La vie est un phénomène fascinant et unique, et bien que nous ne connaissions qu’une seule planète capable de la soutenir, la Terre, l’exploration d’autres mondes éveille toujours notre curiosité. Que diriez-vous si je vous disais que les bactéries qui habitent dans nos estomacs peuvent offrir des indices sur la façon dont la vie pourrait exister sur Mars ou sur d’autres corps célestes ?
Depuis que l’on a commencé à rêver de l’existence de la vie sur Mars, les avancées dans l’exploration scientifique ont été surprenantes. Les rovers Perseverance et Curiosity ont trouvé des composés organiques qui suggèrent que la planète rouge a pu avoir des conditions habitables dans son passé. Cependant, aujourd’hui Mars est un désert stérile, où l’idée de trouver des êtres verts avec de grandes têtes semble plus un mythe qu’une réalité.
La recherche de la vie dans des endroits insoupçonnés
En plus de Mars, l’attention s’est tournée vers les lunes de Jupiter et de Saturne.

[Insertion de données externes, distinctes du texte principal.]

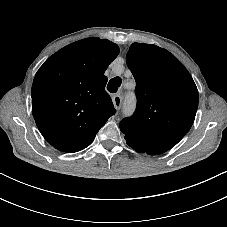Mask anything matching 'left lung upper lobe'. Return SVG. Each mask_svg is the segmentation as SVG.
I'll use <instances>...</instances> for the list:
<instances>
[{
    "label": "left lung upper lobe",
    "instance_id": "5c2ea615",
    "mask_svg": "<svg viewBox=\"0 0 227 227\" xmlns=\"http://www.w3.org/2000/svg\"><path fill=\"white\" fill-rule=\"evenodd\" d=\"M126 60L136 81L137 108L120 122V129L137 152L164 153L194 122L197 87L183 64L156 45L133 43Z\"/></svg>",
    "mask_w": 227,
    "mask_h": 227
}]
</instances>
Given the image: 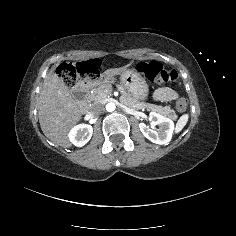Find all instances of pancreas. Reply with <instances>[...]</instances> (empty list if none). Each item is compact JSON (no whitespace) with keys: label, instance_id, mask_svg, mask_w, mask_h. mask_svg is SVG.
Segmentation results:
<instances>
[{"label":"pancreas","instance_id":"cf45deb5","mask_svg":"<svg viewBox=\"0 0 236 236\" xmlns=\"http://www.w3.org/2000/svg\"><path fill=\"white\" fill-rule=\"evenodd\" d=\"M117 90L121 92L120 102L133 109H143L147 111H155L162 116H167L171 120L177 119V114L174 109H171V105H167L164 108L149 103H144L143 101L136 100L133 98L125 89V87L119 83L115 84ZM113 91V85L110 83H105L99 86H93L87 93L86 101L89 104L104 103L106 99L111 95Z\"/></svg>","mask_w":236,"mask_h":236}]
</instances>
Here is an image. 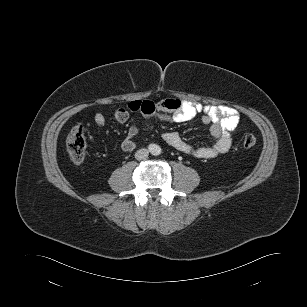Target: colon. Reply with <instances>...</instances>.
Segmentation results:
<instances>
[{
  "label": "colon",
  "mask_w": 307,
  "mask_h": 307,
  "mask_svg": "<svg viewBox=\"0 0 307 307\" xmlns=\"http://www.w3.org/2000/svg\"><path fill=\"white\" fill-rule=\"evenodd\" d=\"M243 147L250 149L256 144V138L247 134L243 138ZM86 150V133L83 125L75 126L68 135L67 138V151L71 160L78 164L81 163L85 157Z\"/></svg>",
  "instance_id": "1"
}]
</instances>
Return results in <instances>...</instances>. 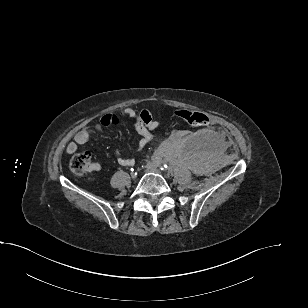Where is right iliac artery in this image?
I'll return each instance as SVG.
<instances>
[{
	"label": "right iliac artery",
	"instance_id": "1",
	"mask_svg": "<svg viewBox=\"0 0 308 308\" xmlns=\"http://www.w3.org/2000/svg\"><path fill=\"white\" fill-rule=\"evenodd\" d=\"M131 171L133 172L134 171V169L133 168H131ZM136 174V173H135Z\"/></svg>",
	"mask_w": 308,
	"mask_h": 308
}]
</instances>
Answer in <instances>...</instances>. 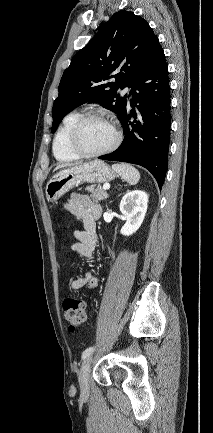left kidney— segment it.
<instances>
[{"label":"left kidney","mask_w":213,"mask_h":433,"mask_svg":"<svg viewBox=\"0 0 213 433\" xmlns=\"http://www.w3.org/2000/svg\"><path fill=\"white\" fill-rule=\"evenodd\" d=\"M148 207V195L141 190L128 192L120 202V211L126 218L121 234L130 236L141 226Z\"/></svg>","instance_id":"5707ae66"}]
</instances>
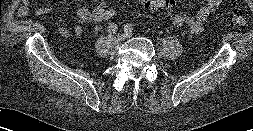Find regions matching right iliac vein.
Masks as SVG:
<instances>
[{
  "label": "right iliac vein",
  "instance_id": "obj_1",
  "mask_svg": "<svg viewBox=\"0 0 253 131\" xmlns=\"http://www.w3.org/2000/svg\"><path fill=\"white\" fill-rule=\"evenodd\" d=\"M124 39H125V35H124V34H119V35H118V41H119V42L124 41Z\"/></svg>",
  "mask_w": 253,
  "mask_h": 131
}]
</instances>
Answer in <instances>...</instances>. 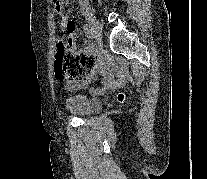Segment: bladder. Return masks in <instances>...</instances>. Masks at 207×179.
<instances>
[{
	"label": "bladder",
	"instance_id": "bladder-1",
	"mask_svg": "<svg viewBox=\"0 0 207 179\" xmlns=\"http://www.w3.org/2000/svg\"><path fill=\"white\" fill-rule=\"evenodd\" d=\"M101 107L102 104L99 99L85 92H79L69 96L66 104L67 112L76 116H87L97 113Z\"/></svg>",
	"mask_w": 207,
	"mask_h": 179
}]
</instances>
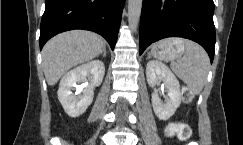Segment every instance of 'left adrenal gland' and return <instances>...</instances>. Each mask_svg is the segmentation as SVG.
I'll return each mask as SVG.
<instances>
[{
    "label": "left adrenal gland",
    "instance_id": "1",
    "mask_svg": "<svg viewBox=\"0 0 243 145\" xmlns=\"http://www.w3.org/2000/svg\"><path fill=\"white\" fill-rule=\"evenodd\" d=\"M150 58V54H148V57H147V59H149Z\"/></svg>",
    "mask_w": 243,
    "mask_h": 145
}]
</instances>
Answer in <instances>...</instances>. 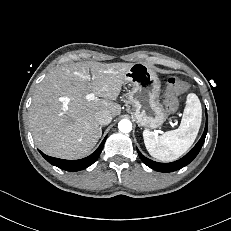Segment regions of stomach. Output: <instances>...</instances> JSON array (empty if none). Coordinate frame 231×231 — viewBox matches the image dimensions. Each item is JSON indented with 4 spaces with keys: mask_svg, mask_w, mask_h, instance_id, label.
Masks as SVG:
<instances>
[{
    "mask_svg": "<svg viewBox=\"0 0 231 231\" xmlns=\"http://www.w3.org/2000/svg\"><path fill=\"white\" fill-rule=\"evenodd\" d=\"M124 83L130 84L129 100L139 126L155 129L163 124L166 113L159 103L160 82L152 65L137 62L126 72Z\"/></svg>",
    "mask_w": 231,
    "mask_h": 231,
    "instance_id": "stomach-1",
    "label": "stomach"
}]
</instances>
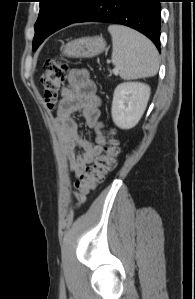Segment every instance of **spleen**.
<instances>
[{"label": "spleen", "instance_id": "1", "mask_svg": "<svg viewBox=\"0 0 195 299\" xmlns=\"http://www.w3.org/2000/svg\"><path fill=\"white\" fill-rule=\"evenodd\" d=\"M112 36V63L124 80L156 75L159 69L158 51L141 33L123 26L110 25Z\"/></svg>", "mask_w": 195, "mask_h": 299}]
</instances>
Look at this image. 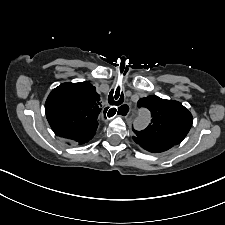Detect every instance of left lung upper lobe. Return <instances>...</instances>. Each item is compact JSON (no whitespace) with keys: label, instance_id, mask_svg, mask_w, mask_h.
<instances>
[{"label":"left lung upper lobe","instance_id":"1","mask_svg":"<svg viewBox=\"0 0 225 225\" xmlns=\"http://www.w3.org/2000/svg\"><path fill=\"white\" fill-rule=\"evenodd\" d=\"M137 104L148 108L152 115L151 123L146 129L133 130L137 138L174 146L185 138L192 126L191 113L178 101L153 95L140 99Z\"/></svg>","mask_w":225,"mask_h":225}]
</instances>
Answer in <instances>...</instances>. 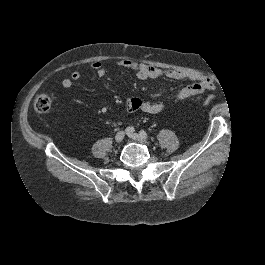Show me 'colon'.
<instances>
[{"label":"colon","instance_id":"1","mask_svg":"<svg viewBox=\"0 0 265 265\" xmlns=\"http://www.w3.org/2000/svg\"><path fill=\"white\" fill-rule=\"evenodd\" d=\"M215 98L214 95H209L205 98L203 104L206 105L210 103ZM52 106V97L49 94H39L35 97L33 101V108L38 113H45L49 111Z\"/></svg>","mask_w":265,"mask_h":265}]
</instances>
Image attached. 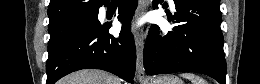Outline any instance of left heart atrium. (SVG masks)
I'll return each instance as SVG.
<instances>
[{
  "mask_svg": "<svg viewBox=\"0 0 260 84\" xmlns=\"http://www.w3.org/2000/svg\"><path fill=\"white\" fill-rule=\"evenodd\" d=\"M135 27H136V28L138 27V23H137V24H135Z\"/></svg>",
  "mask_w": 260,
  "mask_h": 84,
  "instance_id": "left-heart-atrium-1",
  "label": "left heart atrium"
}]
</instances>
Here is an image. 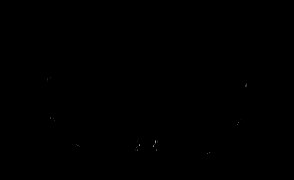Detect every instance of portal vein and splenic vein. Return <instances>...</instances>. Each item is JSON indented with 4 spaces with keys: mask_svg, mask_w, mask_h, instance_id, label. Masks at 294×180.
I'll return each mask as SVG.
<instances>
[{
    "mask_svg": "<svg viewBox=\"0 0 294 180\" xmlns=\"http://www.w3.org/2000/svg\"><path fill=\"white\" fill-rule=\"evenodd\" d=\"M132 72V70H129V69H122L120 71H116V72H112V73H109L108 76L106 78H112L114 76H117V75H121V74H127V73H130Z\"/></svg>",
    "mask_w": 294,
    "mask_h": 180,
    "instance_id": "portal-vein-and-splenic-vein-1",
    "label": "portal vein and splenic vein"
}]
</instances>
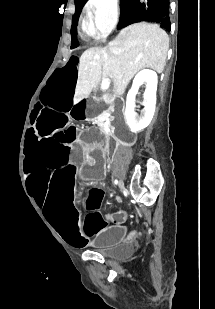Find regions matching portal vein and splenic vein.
Listing matches in <instances>:
<instances>
[{
  "label": "portal vein and splenic vein",
  "instance_id": "18ae733b",
  "mask_svg": "<svg viewBox=\"0 0 215 309\" xmlns=\"http://www.w3.org/2000/svg\"><path fill=\"white\" fill-rule=\"evenodd\" d=\"M109 84H110V78H104L101 84V88H108Z\"/></svg>",
  "mask_w": 215,
  "mask_h": 309
}]
</instances>
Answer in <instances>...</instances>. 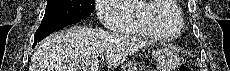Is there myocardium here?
Masks as SVG:
<instances>
[{
    "mask_svg": "<svg viewBox=\"0 0 230 71\" xmlns=\"http://www.w3.org/2000/svg\"><path fill=\"white\" fill-rule=\"evenodd\" d=\"M158 1H173V0H158Z\"/></svg>",
    "mask_w": 230,
    "mask_h": 71,
    "instance_id": "obj_1",
    "label": "myocardium"
}]
</instances>
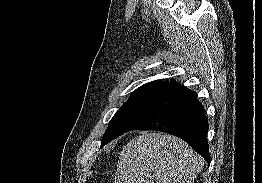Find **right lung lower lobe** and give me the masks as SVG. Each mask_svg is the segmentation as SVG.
<instances>
[{
    "instance_id": "1",
    "label": "right lung lower lobe",
    "mask_w": 262,
    "mask_h": 183,
    "mask_svg": "<svg viewBox=\"0 0 262 183\" xmlns=\"http://www.w3.org/2000/svg\"><path fill=\"white\" fill-rule=\"evenodd\" d=\"M203 110L194 91L171 82L155 94L122 134L131 130L166 132L183 139L210 163L208 119Z\"/></svg>"
}]
</instances>
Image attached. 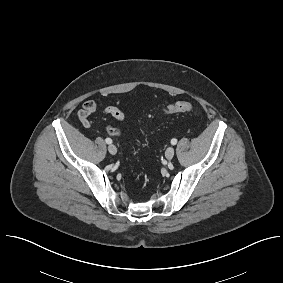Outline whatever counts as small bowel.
<instances>
[{"instance_id": "obj_1", "label": "small bowel", "mask_w": 283, "mask_h": 283, "mask_svg": "<svg viewBox=\"0 0 283 283\" xmlns=\"http://www.w3.org/2000/svg\"><path fill=\"white\" fill-rule=\"evenodd\" d=\"M97 109V103L93 100H85L82 103V108L78 111L77 116L81 124L85 127L92 125L93 121L91 116ZM114 118L116 120H123L125 118L124 112L116 106H108L103 110L102 119ZM120 131L116 129V135H119Z\"/></svg>"}]
</instances>
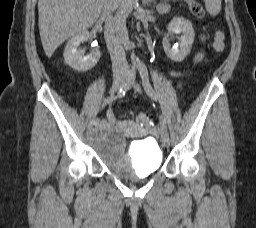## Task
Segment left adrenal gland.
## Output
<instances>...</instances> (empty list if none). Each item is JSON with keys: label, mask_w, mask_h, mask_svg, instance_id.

Les satellites Europe et Encelade, par exemple, pourraient abriter de grands océans sous leurs couches de glace. Ces corps célestes pourraient être le foyer de molécules organiques, les éléments constitutifs de la vie, similaires aux microorganismes unicellulaires que nous connaissons sur Terre.
Pendant ce temps, chez nous, les conditions extrêmes qui semblaient auparavant inhospitalières se sont révélées être le refuge d’organismes extrêmophiles. Des découvertes comme celles de Thomas D. Brock, qui a identifié des bactéries dans des sources thermales, ont défié la notion selon laquelle la vie ne peut exister que dans des conditions douces et accueillantes.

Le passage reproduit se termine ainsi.